» **The problem**: Write out every line from the start of the records through the line containing "de acordo com as circunstâncias individuais e", inclusive, reproducing each one without any change.

» **Data to use**:

=-=-=-=-=

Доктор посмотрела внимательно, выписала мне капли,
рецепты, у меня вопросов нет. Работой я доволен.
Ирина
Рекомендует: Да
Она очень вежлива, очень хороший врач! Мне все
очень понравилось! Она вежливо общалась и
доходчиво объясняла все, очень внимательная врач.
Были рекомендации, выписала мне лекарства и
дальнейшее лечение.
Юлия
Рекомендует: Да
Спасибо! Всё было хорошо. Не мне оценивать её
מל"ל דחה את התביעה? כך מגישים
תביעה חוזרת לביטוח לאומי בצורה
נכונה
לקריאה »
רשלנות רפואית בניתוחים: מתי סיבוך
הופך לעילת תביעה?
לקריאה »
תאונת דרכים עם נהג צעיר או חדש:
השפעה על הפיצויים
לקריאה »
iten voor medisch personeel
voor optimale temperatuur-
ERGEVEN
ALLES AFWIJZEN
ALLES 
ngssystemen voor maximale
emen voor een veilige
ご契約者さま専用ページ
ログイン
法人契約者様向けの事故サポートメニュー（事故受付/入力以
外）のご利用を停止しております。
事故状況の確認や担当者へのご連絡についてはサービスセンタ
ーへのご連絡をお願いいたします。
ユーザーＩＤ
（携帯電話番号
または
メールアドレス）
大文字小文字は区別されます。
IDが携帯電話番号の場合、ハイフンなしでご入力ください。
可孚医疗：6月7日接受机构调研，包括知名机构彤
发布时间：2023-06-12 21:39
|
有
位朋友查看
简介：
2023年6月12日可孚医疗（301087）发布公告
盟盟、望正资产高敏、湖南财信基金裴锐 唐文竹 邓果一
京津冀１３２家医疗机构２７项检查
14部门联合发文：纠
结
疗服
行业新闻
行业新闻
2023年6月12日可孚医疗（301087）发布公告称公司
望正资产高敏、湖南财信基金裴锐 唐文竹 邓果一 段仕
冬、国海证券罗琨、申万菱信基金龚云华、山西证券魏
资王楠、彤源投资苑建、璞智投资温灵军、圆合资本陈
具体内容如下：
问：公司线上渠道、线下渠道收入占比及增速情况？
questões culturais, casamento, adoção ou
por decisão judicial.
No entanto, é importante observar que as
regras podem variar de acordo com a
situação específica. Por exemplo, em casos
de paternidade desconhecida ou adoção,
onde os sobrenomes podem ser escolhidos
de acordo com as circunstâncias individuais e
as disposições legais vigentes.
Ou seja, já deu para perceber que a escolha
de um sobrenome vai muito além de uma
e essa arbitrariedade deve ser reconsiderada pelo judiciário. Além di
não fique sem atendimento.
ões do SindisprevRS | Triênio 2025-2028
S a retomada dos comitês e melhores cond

=-=-=-=-=

» **Response to this exercise**:
Доктор посмотрела внимательно, выписала мне капли,
рецепты, у меня вопросов нет. Работой я доволен.
Ирина
Рекомендует: Да
Она очень вежлива, очень хороший врач! Мне все
очень понравилось! Она вежливо общалась и
доходчиво объясняла все, очень внимательная врач.
Были рекомендации, выписала мне лекарства и
дальнейшее лечение.
Юлия
Рекомендует: Да
Спасибо! Всё было хорошо. Не мне оценивать её
מל"ל דחה את התביעה? כך מגישים
תביעה חוזרת לביטוח לאומי בצורה
נכונה
לקריאה »
רשלנות רפואית בניתוחים: מתי סיבוך
הופך לעילת תביעה?
לקריאה »
תאונת דרכים עם נהג צעיר או חדש:
השפעה על הפיצויים
לקריאה »
iten voor medisch personeel
voor optimale temperatuur-
ERGEVEN
ALLES AFWIJZEN
ALLES 
ngssystemen voor maximale
emen voor een veilige
ご契約者さま専用ページ
ログイン
法人契約者様向けの事故サポートメニュー（事故受付/入力以
外）のご利用を停止しております。
事故状況の確認や担当者へのご連絡についてはサービスセンタ
ーへのご連絡をお願いいたします。
ユーザーＩＤ
（携帯電話番号
または
メールアドレス）
大文字小文字は区別されます。
IDが携帯電話番号の場合、ハイフンなしでご入力ください。
可孚医疗：6月7日接受机构调研，包括知名机构彤
发布时间：2023-06-12 21:39
|
有
位朋友查看
简介：
2023年6月12日可孚医疗（301087）发布公告
盟盟、望正资产高敏、湖南财信基金裴锐 唐文竹 邓果一
京津冀１３２家医疗机构２７项检查
14部门联合发文：纠
结
疗服
行业新闻
行业新闻
2023年6月12日可孚医疗（301087）发布公告称公司
望正资产高敏、湖南财信基金裴锐 唐文竹 邓果一 段仕
冬、国海证券罗琨、申万菱信基金龚云华、山西证券魏
资王楠、彤源投资苑建、璞智投资温灵军、圆合资本陈
具体内容如下：
问：公司线上渠道、线下渠道收入占比及增速情况？
questões culturais, casamento, adoção ou
por decisão judicial.
No entanto, é importante observar que as
regras podem variar de acordo com a
situação específica. Por exemplo, em casos
de paternidade desconhecida ou adoção,
onde os sobrenomes podem ser escolhidos
de acordo com as circunstâncias individuais e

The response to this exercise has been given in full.